Rigondeaux, campeão olímpico de Sydney, em 2000, e Atenas, em 2004, na categoria de 54 quilos, abandonou em 22 de julho a delegação cubana junto com outro boxeador, o representante de Cuba na categoria até 69 quilos, Erislandy Lara.
Ambos foram detidos na quinta-feira em uma praia do Rio de Janeiro por não portarem documentos e poderiam ser deportados para Cuba.
'Fidel é um homem de grande coração e confio que ele dê um voto de confiança a meu marido para que ele possa voltar para casa', disse Colina, com lágrimas nos olhos.
'Estou disposta a enfrentar, a assumir o que seja junto a ele', disse à Reuters em um pequeno apartamento de Havana.
As autoridades brasileiras disseram na sexta-feira que Rigondeaux e Lara seriam deportados assim que o governo Cubano devolvesse seus passaportes.
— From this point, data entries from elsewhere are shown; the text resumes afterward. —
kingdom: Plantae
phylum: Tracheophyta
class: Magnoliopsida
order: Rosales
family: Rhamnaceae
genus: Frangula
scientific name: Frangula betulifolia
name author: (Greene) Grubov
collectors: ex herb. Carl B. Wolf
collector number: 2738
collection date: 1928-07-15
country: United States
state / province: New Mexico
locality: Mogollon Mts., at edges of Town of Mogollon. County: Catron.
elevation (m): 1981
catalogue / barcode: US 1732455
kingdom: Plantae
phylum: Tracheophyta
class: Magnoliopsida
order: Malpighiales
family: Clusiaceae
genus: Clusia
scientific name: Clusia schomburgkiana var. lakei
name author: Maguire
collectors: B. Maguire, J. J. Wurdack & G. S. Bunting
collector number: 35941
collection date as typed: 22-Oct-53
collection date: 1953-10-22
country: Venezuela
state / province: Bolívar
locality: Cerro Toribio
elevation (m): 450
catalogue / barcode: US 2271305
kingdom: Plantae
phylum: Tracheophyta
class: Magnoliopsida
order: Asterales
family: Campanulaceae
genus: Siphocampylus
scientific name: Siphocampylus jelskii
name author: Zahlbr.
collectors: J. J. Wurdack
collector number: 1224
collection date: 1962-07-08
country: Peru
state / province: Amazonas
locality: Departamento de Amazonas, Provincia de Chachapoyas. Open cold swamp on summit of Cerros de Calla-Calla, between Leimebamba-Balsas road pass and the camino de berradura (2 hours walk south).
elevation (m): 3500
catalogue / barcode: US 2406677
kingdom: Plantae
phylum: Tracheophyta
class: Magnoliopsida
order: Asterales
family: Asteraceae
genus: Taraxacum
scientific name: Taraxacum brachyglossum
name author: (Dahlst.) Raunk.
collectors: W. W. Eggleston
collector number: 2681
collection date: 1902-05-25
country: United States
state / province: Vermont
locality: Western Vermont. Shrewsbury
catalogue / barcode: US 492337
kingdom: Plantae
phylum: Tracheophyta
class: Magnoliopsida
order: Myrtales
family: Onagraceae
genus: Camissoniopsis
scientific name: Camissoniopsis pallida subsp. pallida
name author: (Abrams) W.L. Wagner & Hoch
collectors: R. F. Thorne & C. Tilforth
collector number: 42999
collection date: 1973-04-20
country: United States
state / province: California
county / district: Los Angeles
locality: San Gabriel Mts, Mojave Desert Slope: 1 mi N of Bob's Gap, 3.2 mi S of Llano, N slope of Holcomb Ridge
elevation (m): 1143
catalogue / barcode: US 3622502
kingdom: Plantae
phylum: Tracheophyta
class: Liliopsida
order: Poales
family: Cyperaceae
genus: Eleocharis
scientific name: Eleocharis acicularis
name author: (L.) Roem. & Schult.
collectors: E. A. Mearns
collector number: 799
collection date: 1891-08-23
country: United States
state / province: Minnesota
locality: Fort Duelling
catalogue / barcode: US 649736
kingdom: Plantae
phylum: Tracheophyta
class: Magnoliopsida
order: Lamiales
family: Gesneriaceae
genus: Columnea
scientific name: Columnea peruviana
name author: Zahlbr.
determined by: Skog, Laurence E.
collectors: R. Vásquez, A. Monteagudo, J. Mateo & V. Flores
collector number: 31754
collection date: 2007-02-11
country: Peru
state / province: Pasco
Os cubanos teriam sido seduzidos por empresários que lhes prometeram contratos para o boxe profissional.
No entanto, segundo a polícia brasileira, estão arrependidos e querem voltar a Cuba.
Colina disse que foi informada sobre a deserção de seu marido como todos os cubanos: lendo o editorial de Castro onde o líder os acusou de traição à pátria por um punhado de dólares.
'Meu marido não é um criminoso, nem um terrorista procurado pela justiça', afirmou a mulher de 31 anos.
Colina, que tem um filho de cinco anos com Rigondeaux, disse que o casal atravessava problemas econômicos, mas não forneceu detalhes.
Cuba não aceitou, em outras ocasiões, o retorno de outros atletas desertores arrependidos. Se Rigondeaux for a exceção, Colina não se ilude pensando em um futuro de glória.
'Tenho esperanças que a revolução o aceite, mesmo que as coisas não sejam como antes', disse.
'O que mais me interessa é a estabilidade da família. Não sei se ele voltará a praticar o boxe ou não', afirmou, observando em suas mãos o troféu conquistado pelo marido ao vencer pela centésima vez consecutiva.
Dentro do ringue, Rigondeaux não perde nenhum combate desde 2003.